* _TEXT BLOCK_:
*** Block opens ***

April 2004
Vol. 4 No.4

 


PORKSHOP.2004
FINANCIAL REPORTING
ELLIS APPOINTED FBS TRAINER
SeRVware Q & A SECTION



JUNE 10-12, 2004, BELONGS TO WORLD PORK EXPO. THE DAY BEFORE BELONGS TO YOU AND PORKSHOP.2004

The clichés "best ever" and "new and improved" sometimes appear to be flung about in ads and promotions as casually as shop cloths in a machine shed.  But if you read our March newsletter, you may recall my describing PORKSHOP.2004's developing agenda as, well, the best ever!  No cliché here!  Each new seminar excels because SeRVware advances yearly to embrace ongoing improvements in farm financial management.  When you offer ag's best integrated management software, especially in financials, and it grows better every year, your training effort has to be equally superior.
    Now in its 12th year, PORKSHOP – the only independent seminar at WPE that accents financial management – will take you in June through a half-day's intensive instruction, reviewing some new and exciting things along the way.  Here're a few highlights:

•    Making better decisions through integrated information systems.
•    Quick-start, strong-finish SOPs for managerial accounting.

*** Block closes ***

* _EXTRACTED ENTRIES_:

*** Block opens ***

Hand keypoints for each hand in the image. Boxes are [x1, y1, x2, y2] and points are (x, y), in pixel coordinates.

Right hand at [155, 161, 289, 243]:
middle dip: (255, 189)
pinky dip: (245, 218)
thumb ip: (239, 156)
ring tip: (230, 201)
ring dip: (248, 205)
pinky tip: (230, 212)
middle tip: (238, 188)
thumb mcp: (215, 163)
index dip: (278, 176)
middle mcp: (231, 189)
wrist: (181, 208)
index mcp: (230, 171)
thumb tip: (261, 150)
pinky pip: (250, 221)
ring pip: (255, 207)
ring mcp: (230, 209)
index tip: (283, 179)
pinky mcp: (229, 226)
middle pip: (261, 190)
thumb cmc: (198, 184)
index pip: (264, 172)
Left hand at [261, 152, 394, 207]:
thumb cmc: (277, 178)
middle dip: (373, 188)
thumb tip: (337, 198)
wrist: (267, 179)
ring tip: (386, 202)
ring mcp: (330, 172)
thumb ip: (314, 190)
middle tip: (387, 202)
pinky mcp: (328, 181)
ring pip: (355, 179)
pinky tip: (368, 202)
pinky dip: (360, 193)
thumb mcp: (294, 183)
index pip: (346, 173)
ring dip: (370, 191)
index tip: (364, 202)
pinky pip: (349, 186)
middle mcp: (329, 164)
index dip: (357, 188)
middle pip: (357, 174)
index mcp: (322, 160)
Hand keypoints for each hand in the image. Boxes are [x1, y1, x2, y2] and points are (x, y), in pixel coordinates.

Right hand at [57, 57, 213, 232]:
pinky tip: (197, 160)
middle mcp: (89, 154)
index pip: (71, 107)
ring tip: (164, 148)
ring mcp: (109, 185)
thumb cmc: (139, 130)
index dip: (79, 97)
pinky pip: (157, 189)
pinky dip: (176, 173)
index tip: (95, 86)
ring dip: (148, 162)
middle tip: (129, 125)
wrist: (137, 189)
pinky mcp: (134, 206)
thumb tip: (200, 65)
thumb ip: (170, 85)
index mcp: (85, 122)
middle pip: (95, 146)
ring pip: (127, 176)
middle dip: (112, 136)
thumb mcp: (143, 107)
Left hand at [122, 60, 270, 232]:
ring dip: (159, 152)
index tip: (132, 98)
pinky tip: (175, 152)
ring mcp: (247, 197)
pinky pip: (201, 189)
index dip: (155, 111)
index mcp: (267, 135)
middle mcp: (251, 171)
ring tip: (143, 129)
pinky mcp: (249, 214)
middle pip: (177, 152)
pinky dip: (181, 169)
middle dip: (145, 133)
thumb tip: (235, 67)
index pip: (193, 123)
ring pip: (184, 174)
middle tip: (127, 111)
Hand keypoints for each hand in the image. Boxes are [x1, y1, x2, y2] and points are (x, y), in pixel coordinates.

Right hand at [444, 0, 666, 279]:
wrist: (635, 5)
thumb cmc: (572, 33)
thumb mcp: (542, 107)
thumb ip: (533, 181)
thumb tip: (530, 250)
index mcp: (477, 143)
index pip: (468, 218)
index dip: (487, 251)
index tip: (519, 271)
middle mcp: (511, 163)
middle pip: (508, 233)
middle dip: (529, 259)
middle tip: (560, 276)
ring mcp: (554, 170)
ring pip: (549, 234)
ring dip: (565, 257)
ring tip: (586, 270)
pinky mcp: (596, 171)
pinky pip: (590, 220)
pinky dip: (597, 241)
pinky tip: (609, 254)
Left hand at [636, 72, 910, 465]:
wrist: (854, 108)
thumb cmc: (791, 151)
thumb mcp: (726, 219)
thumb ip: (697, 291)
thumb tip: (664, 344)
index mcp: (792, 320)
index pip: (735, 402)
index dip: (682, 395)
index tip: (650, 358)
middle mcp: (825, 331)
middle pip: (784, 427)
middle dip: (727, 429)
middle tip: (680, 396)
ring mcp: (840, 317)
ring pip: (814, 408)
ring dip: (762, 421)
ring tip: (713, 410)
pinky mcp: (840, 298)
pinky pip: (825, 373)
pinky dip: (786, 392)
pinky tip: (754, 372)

*** Block closes ***

* _TASK INSTRUCTIONS_:
Extend the PORKSHOP.2004 newsletter piece from where it stops, adding a few more seminar highlights in the same bulleted style.

* _RESPONSE FOR THIS EXERCISE_:
•    From PigWINGS (new) to full-course Windows breeding herd management.
•    Real-time growth and cost modeling and monitoring.
•    National Animal ID standards.
•    Dinner, keynote address, panel presentation and Q&A .
    Does this mean there's no place for you if you've never attended a previous PORKSHOP?  Absolutely not!  You'll take home practical ideas you can put to use for immediate benefit.  Plus you'll mingle with ag consultants and producers of your own professional status.  Colleagues, prospective friends ... you'll be glad you're among them.  The time is 1:00-8:00 p.m.(12:30 p.m. registration), Wednesday, June 9th.  The place is the Holiday Inn, Downtown Des Moines.  The event is PORKSHOP.2004.  The person is you. Contact FBS at 800.437.7638 or sales@fbssystems.com to make reservations today.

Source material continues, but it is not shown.